Yeah. Sean, obviously, it started. We can give directional color, right? I mean, I think-

Sean Eastman
Analyst, KeyBanc Capital Markets

Yep.

Jose Mas
CEO, MasTec, Inc.

It's fair to say that the first quarter is typically a very slow quarter. I think you know a seasonality cadence generally speaking you know roughly you know maybe a little bit better than last year but that similar kind of cadence is probably in the cards. I think when you look at the different components we'll see how the timing of clean energy comes together. It's obviously a different cadence for us now in 2023 with the addition of IEA but I think clean energy generally has a slower first quarter right?

I think communication should be better in general terms because we should see some more continuation of maybe not the same rate, but certainly a higher rate of spend than what we saw in the first half of last year on 5G. Those are just some factors to consider. You know, we'll obviously give more color when we go through the guidance components. You know, I think the first quarter typically is a slow start for us, and it's not necessarily. I don't think there's a big significant change in that as we think of 2023, given what we know today.

Sean Eastman
Analyst, KeyBanc Capital Markets

Thanks.

George Pita
EVP and CFO, MasTec, Inc.

I would add a couple things to that which I think are really important. When you compare historically our first quarter, especially in 2022, the comps were really difficult because oil and gas was so big. Just take a step back. In the first quarter of 2021, we did $725 million in our oil and gas business. In the first quarter of 2022, this year, we did $211 million. We had a $500 million drop off in the first quarter of the year.
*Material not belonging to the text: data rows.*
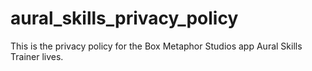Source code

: # aural_skills_privacy_policy
This is the privacy policy for the Box Metaphor Studios app Aural Skills Trainer lives.

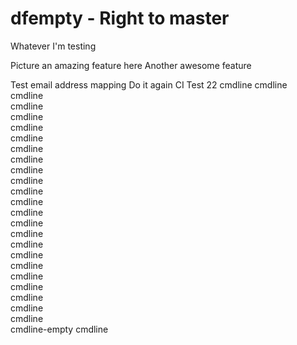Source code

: # dfempty - Right to master

Whatever I'm testing

Picture an amazing feature here
Another awesome feature

Test email address mapping
Do it again
CI Test 22
cmdline 
cmdline  
cmdline  
cmdline  
cmdline  
cmdline  
cmdline  
cmdline  
cmdline  
cmdline  
cmdline  
cmdline  
cmdline  
cmdline  
cmdline  
cmdline  
cmdline  
cmdline  
cmdline  
cmdline  
cmdline  
cmdline  
cmdline  
cmdline  
cmdline-empty
cmdline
When you look at the second quarter, we had almost a $280 million drop off in that same oil and gas business, 2022 to 2021.

The reason I say that is our 2023 comps will be dramatically better than our 2022 comps were looking back to 2021. While in 2022, it was very pronounced, the growth we had to have to offset the oil and gas decline, that will not be the case in 2023. I think that phenomenon that we had to live through at the beginning of 2022, which was so challenging for us, which I think created a lot of the issues that we had in the first half of 2022, should not exist in the first half of 2023, making the comps dramatically better and the year being a lot more consistent relative to, you know, the look back. Obviously, we made the acquisition of IEA.
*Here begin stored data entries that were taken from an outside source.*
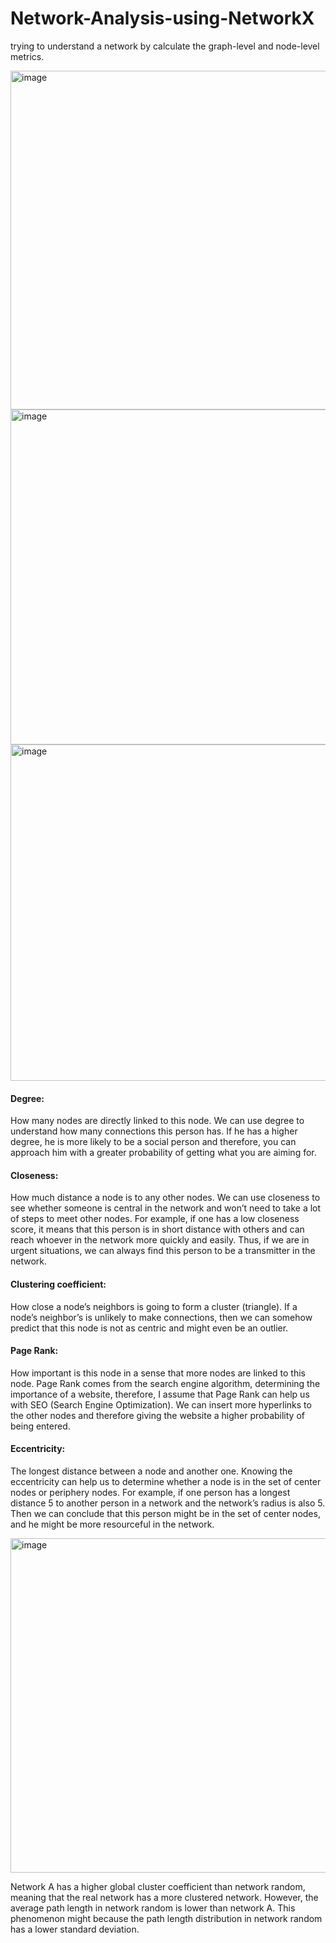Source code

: # Network-Analysis-using-NetworkX
trying to understand a network by calculate the graph-level and node-level metrics.

<img width="542" alt="image" src="https://user-images.githubusercontent.com/88580416/155267598-f72426ae-2674-483f-9a5f-d48a976e6e4b.png">
<img width="536" alt="image" src="https://user-images.githubusercontent.com/88580416/155267628-0323db15-d607-441d-a20d-3e8f849e3723.png">
<img width="538" alt="image" src="https://user-images.githubusercontent.com/88580416/155267659-5ecb6c56-9c3c-44f1-a03e-889762af924c.png">


#### Degree: 
How many nodes are directly linked to this node. We can use degree to understand how many connections this person has. If he has a higher degree, he is more likely to be a social person and therefore, you can approach him with a greater probability of getting what you are aiming for.

#### Closeness: 
How much distance a node is to any other nodes. We can use closeness to see whether someone is central in the network and won’t need to take a lot of steps to meet other nodes. For example, if one has a low closeness score, it means that this person is in short distance with others and can reach whoever in the network more quickly and easily. Thus, if we are in urgent situations, we can always find this person to be a transmitter in the network.

#### Clustering coefficient: 
How close a node’s neighbors is going to form a cluster (triangle). If a node’s neighbor’s is unlikely to make connections, then we can somehow predict that this node is not as centric and might even be an outlier.

#### Page Rank: 
How important is this node in a sense that more nodes are linked to this node. Page Rank comes from the search engine algorithm, determining the importance of a website, therefore, I assume that Page Rank can help us with SEO (Search Engine Optimization). We can insert more hyperlinks to the other nodes and therefore giving the website a higher probability of being entered.

#### Eccentricity: 
The longest distance between a node and another one. Knowing the eccentricity can help us to determine whether a node is in the set of center nodes or periphery nodes. For example, if one person has a longest distance 5 to another person in a network and the network’s radius is also 5. Then we can conclude that this person might be in the set of center nodes, and he might be more resourceful in the network.

<img width="535" alt="image" src="https://user-images.githubusercontent.com/88580416/155267853-035fc528-1529-4920-af8e-de0b8de246f8.png">

Network A has a higher global cluster coefficient than network random, meaning that the real network has a more clustered network. However, the average path length in network random is lower than network A. This phenomenon might because the path length distribution in network random has a lower standard deviation.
It's gonna have, you know, a huge benefit to us in the first half of the year without anything working against us. I think that's a big distinction between 2023 and 2022.

Sean Eastman
Analyst, KeyBanc Capital Markets

José Mas, George Pita, thanks very much. I appreciate it.

Jose Mas
CEO, MasTec, Inc.

Thanks, Sean. Appreciate it.

Operator

Thank you. As there are no further questions at this time, I'd like to hand the call back to José Mas.

Jose Mas
CEO, MasTec, Inc.

Yeah. Again, I just wanna thank everybody for your interest. We're, you know, happy to print the quarter that we did. We look forward to updating you again on our year-end call and laying out our guidance for 2023. Be safe and talk soon. Thank you.

Operator

Thank you. This will conclude today's conference call. Thank you for your participation, ladies and gentlemen. You may now disconnect.